FIG. 1 is a partially cutaway side view of a pulse burner according to an embodiment of the present invention, FIG. 2 is a diagram for explaining the relationship between the pressure in the combustion chamber and the pressure in the air intake port, and FIG. 4 is a partially cutaway side view of a pulse burner according to another embodiment of the present invention; FIG. The figure shows the configuration of a conventional pulse burner, and FIG. 6 is a diagram for explaining the combustion amount variable range of the conventional pulse burner. 1... Combustion chamber, 2... Tail pipe, 3... Flow rate control valve, 4
...Air supply decoupler, 6...Igniter, 7...
Frame sensor, 8...Exhaust decoupler, 11...

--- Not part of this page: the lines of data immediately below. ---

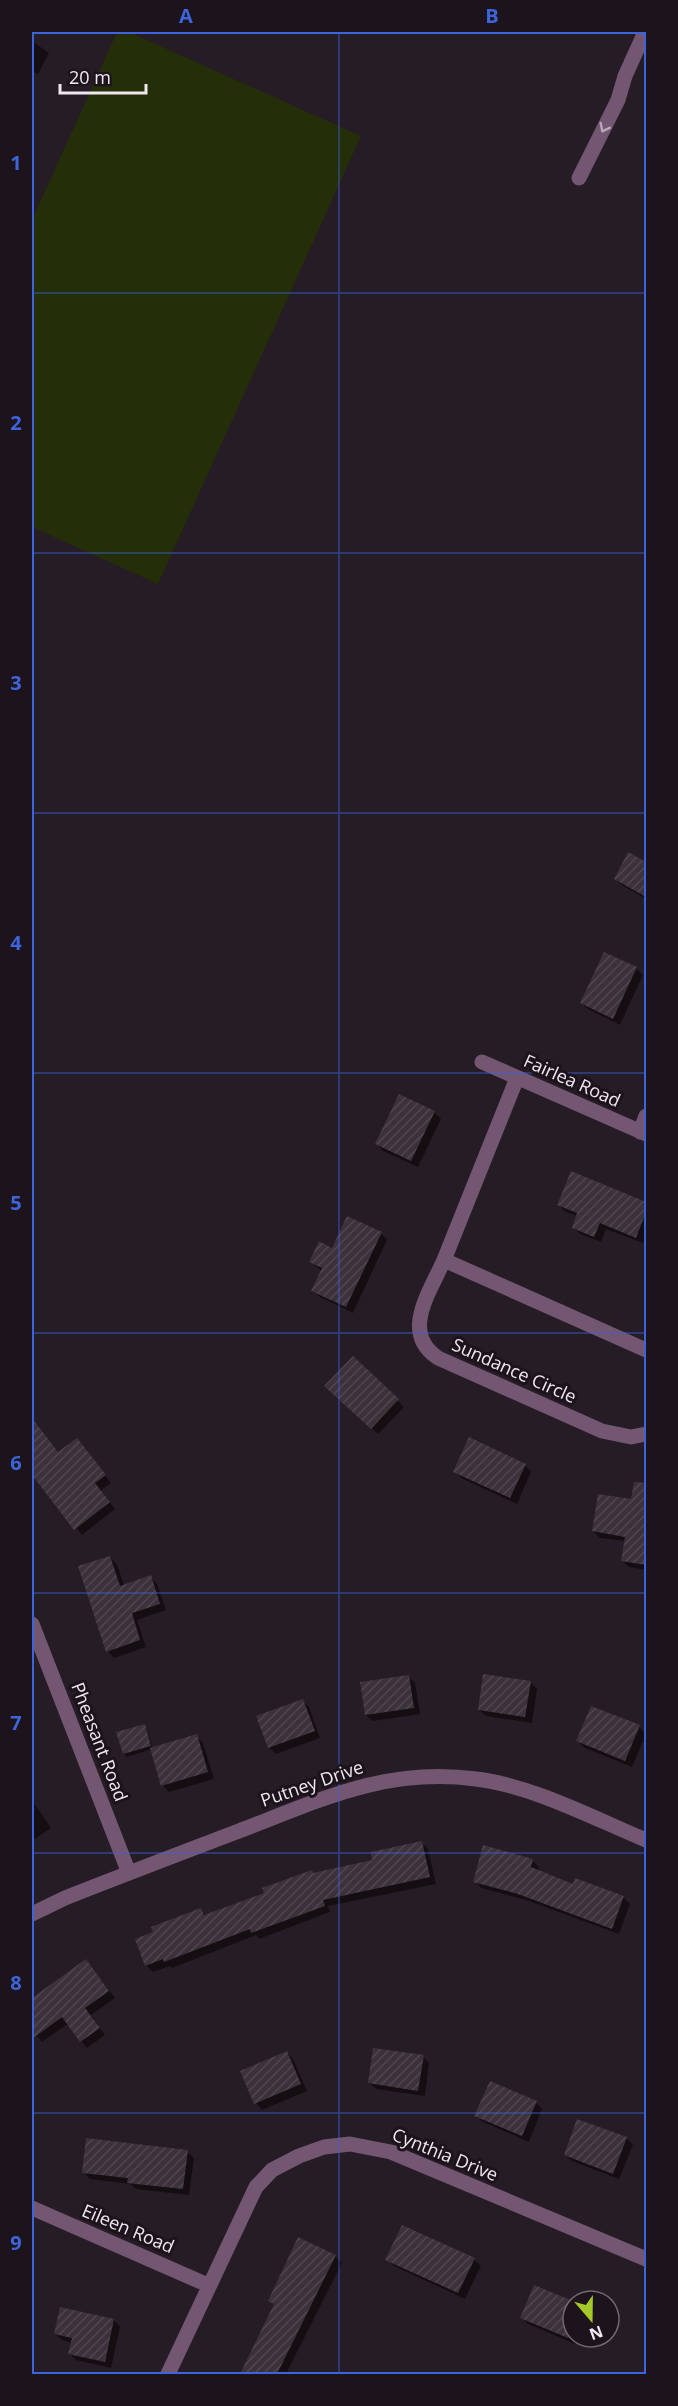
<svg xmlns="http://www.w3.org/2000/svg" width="678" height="2406" font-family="'Open Sans',sans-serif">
	<defs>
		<pattern id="building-hatch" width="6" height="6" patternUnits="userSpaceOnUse" patternTransform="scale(1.5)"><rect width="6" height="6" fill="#3d323c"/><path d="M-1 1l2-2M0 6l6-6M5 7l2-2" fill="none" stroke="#50464f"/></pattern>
	</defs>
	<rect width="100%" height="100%" fill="#261c25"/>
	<path fill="#242e08" d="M117,32H129L361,136L158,584L32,527V220Z"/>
	<path fill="#0007" d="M32,41L49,53L38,74L32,71Z
		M646,855V899L622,885L615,879L643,862Z
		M604,954L636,968L643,975L620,1025L588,1009L581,1003Z
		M434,1112L441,1119L418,1167L383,1151L377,1144Z
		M572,1173L646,1203V1241L644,1240L643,1243L606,1229L601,1242L580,1234L573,1227L578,1216L565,1212L559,1205Z
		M381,1233L387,1240L353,1313L320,1297L313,1291L322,1271L311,1262L333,1250Z
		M353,1358L404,1407L378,1434L327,1386Z
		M36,1426L59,1454L83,1447L111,1483L101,1490L115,1509L82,1535L32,1473V1430Z
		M525,1465L531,1472L517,1504L461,1478L455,1471Z
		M599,1496L646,1503V1570L629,1567L622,1561L626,1541L600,1538L593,1531Z
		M110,1558L117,1564L124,1586L151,1577L157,1584L166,1610L137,1620L146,1647L114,1658L108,1651Z
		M409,1677L415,1683L420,1714L373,1721L366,1715Z
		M530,1682L537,1689L532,1723L486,1716L479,1710Z
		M303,1701L309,1707L320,1738L276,1754L269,1747Z
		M144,1726L147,1729L153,1749L196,1736L203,1743L214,1779L169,1792L163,1786L152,1749L127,1757L124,1754Z
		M639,1727L646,1733L643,1739H646V1749L643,1741L632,1767L585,1748L578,1741Z
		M32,1800L51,1828L32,1841Z
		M422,1843L428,1849L436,1884L328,1906L330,1912L259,1939L256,1935L172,1968L170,1966L153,1972L146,1965L155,1933L201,1910L207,1916L314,1875L374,1861Z
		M532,1860L539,1867L538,1871L574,1885L576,1880L624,1898L630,1904L619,1934L526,1900L481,1888L475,1881Z
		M86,1961L115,1998L91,2015L105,2035L87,2048L68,2024L42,2042L32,2030V2000Z
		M32,2047L34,2050L32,2070Z
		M287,2052L293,2059L307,2091L262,2110L256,2103L242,2072Z
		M423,2057L429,2063L425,2096L376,2089L369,2083Z
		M536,2103L542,2109L529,2142L483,2122L476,2116Z
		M626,2138L633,2145L619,2179L572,2161L565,2155Z
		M187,2151L194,2158L189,2195L136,2189L130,2184L90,2179L83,2172Z
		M335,2256L342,2263L286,2374H242L275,2306L270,2300Z
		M387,2259L474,2260L481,2266L465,2299L394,2266Z
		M573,2303V2337H577L575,2344L528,2324L522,2318Z
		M61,2309L114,2320L120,2327L111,2368L76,2360L69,2353L72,2343L62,2340L55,2334Z"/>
	<path fill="url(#building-hatch)" d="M628,852L646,862V897L614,879Z
		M604,952L637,967L613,1019L580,1003Z
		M399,1094L435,1111L411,1161L375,1144Z
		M571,1171L646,1202V1212L636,1238L600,1223L594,1237L572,1228L577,1213L557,1205Z
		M347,1216L382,1232L346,1307L311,1291L322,1268L309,1262L319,1241L332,1248Z
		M353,1356L399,1399L371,1429L324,1386Z
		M32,1418L58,1452L77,1438L106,1475L95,1483L110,1502L74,1530L32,1475Z
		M469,1437L526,1464L510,1498L453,1472Z
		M634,1482L646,1483V1565L621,1561L625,1537L592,1531L598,1494L631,1499Z
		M110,1556L120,1586L151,1575L160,1604L132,1613L140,1640L106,1652L78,1566Z
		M483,1674L531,1681L525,1717L478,1710Z
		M409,1675L414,1708L365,1715L360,1682Z
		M303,1699L315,1731L268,1748L256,1716Z
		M591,1706L640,1725L625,1761L576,1741Z
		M145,1724L151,1746L123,1754L116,1732Z
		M197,1734L208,1772L161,1786L150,1748Z
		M422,1841L430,1877L323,1900L325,1906L251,1933L250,1929L164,1962L163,1959L145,1966L135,1939L153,1932L151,1927L201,1908L204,1915L264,1893L262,1888L312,1870L313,1873L372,1860L371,1852Z
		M483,1845L533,1859L531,1867L573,1884L575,1878L624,1896L612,1929L518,1894L473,1882Z
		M86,1959L109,1991L85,2008L100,2028L80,2042L62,2017L32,2039V1998Z
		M373,2048L424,2055L418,2091L368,2083Z
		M287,2051L301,2084L254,2104L240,2071Z
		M490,2081L537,2101L522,2136L474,2116Z
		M577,2119L627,2137L613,2174L564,2155Z
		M86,2138L188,2150L183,2189L127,2183L128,2178L82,2173Z
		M402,2225L475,2258L458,2293L385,2260Z
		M298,2237L336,2255L277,2374H240L274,2304L268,2301Z
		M534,2285L573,2301V2325L568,2338L520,2318Z
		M60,2307L114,2319L105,2362L68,2354L72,2338L54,2334Z"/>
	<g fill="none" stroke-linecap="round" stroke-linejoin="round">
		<path stroke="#735671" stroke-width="15" d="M579,178L618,100L625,76L645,32
			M482,1062L646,1134
			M640,1132L646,1116
			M444,1260L517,1078
			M646,1350L444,1260C430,1292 400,1333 438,1358L602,1431L631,1437L646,1434
			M32,1624L129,1873
			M32,1914L65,1898C123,1875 181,1853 239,1831C320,1800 386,1767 476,1779C533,1786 593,1818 646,1840
			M32,2208L208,2285
			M168,2374L256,2187L272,2170L299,2156L324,2147L350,2144L391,2152L646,2259"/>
	</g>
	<defs><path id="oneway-chevron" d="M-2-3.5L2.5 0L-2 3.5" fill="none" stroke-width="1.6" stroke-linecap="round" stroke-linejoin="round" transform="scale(1.5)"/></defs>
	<use stroke="#b7a6b6" href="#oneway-chevron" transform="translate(604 128) rotate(117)"/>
	<path fill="none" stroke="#3c65db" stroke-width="1.5" stroke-opacity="0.55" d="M339,32V2374M32,293H646M32,553H646M32,813H646M32,1073H646M32,1333H646M32,1593H646M32,1853H646M32,2113H646"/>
	<g text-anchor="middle" stroke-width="6" stroke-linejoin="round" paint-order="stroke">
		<g font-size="18" fill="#efe8ef" stroke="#1d131c">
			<text transform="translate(572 1081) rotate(24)" y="6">Fairlea Road</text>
			<text transform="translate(514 1371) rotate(24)" y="6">Sundance Circle</text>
			<text transform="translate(99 1742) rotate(69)" y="6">Pheasant Road</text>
			<text transform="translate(312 1784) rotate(-19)" y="6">Putney Drive</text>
			<text transform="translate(445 2155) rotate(22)" y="6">Cynthia Drive</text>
			<text transform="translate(128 2229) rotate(23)" y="6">Eileen Road</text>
		</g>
	</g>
	<rect width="678" height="2406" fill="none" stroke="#1d131c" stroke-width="66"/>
	<g transform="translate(591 2319) rotate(160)"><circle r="28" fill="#1d131c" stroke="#716870" stroke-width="1.5"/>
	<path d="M0-4.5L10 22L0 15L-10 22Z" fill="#a3c927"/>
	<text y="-9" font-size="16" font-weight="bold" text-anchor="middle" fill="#efe8ef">N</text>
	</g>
	<path d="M60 84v9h86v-9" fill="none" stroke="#efe8ef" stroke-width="3"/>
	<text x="69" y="84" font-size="18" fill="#efe8ef" stroke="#1d131c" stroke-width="4.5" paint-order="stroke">20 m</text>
	<rect x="33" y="33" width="612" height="2340" fill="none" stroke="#3c65db" stroke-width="2"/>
	<g font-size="20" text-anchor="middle" font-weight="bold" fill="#3c65db">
		<text x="186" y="23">A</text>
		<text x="492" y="23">B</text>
		<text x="16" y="170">1</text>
		<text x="16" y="430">2</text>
		<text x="16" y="690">3</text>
		<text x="16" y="950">4</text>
		<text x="16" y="1210">5</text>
		<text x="16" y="1470">6</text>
		<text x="16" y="1730">7</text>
		<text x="16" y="1990">8</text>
		<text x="16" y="2250">9</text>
	</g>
</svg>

Fan, 10...Fuel flow control valve, 12...Fan control unit, 13...Air intake port. Applicant's agent Patent attorney Takehiko Suzue - 〇 (to) LCLQ- 田

Claims (4)

[Claims] (1) A pulse burner main body, a fuel supply means for supplying fuel to the combustion chamber of the pulse burner main body, an air supply means for supplying combustion air to the combustion chamber, and exhaust gas reacted in the combustion chamber. a tail pipe, a means for varying the amount of fuel supplied to the combustion chamber, and a means for adjusting the pressure in the combustion chamber and the pulse burner body according to the amount of fuel supplied to the combustion chamber; 1. A pulse burner comprising differential pressure control means for varying the difference between the pressure and the pressure at the air intake port. (2) The pulse burner according to claim 1, wherein the differential pressure control means is constituted by an air supply control system that controls the outlet pressure of the air supply means. (3) The differential pressure control means is configured with an exhaust gas flow rate control system that controls the flow rate of exhaust gas exhausted from the tail pipe according to the amount of fuel supplied to the combustion chamber. pulse burner. (4) A pulse burner main body, a fuel supply means for supplying fuel to the combustion chamber of the pulse burner main body, an air supply means for supplying combustion air to the combustion chamber, and exhaust gas reacted in the combustion chamber. A pulse burner equipped with a tail pipe, a means for varying the amount of fuel supplied to the combustion chamber, and controlling a flow rate of air flowing into the combustion chamber according to the amount of fuel supplied to the combustion chamber. A pulse burner comprising air supply amount control means.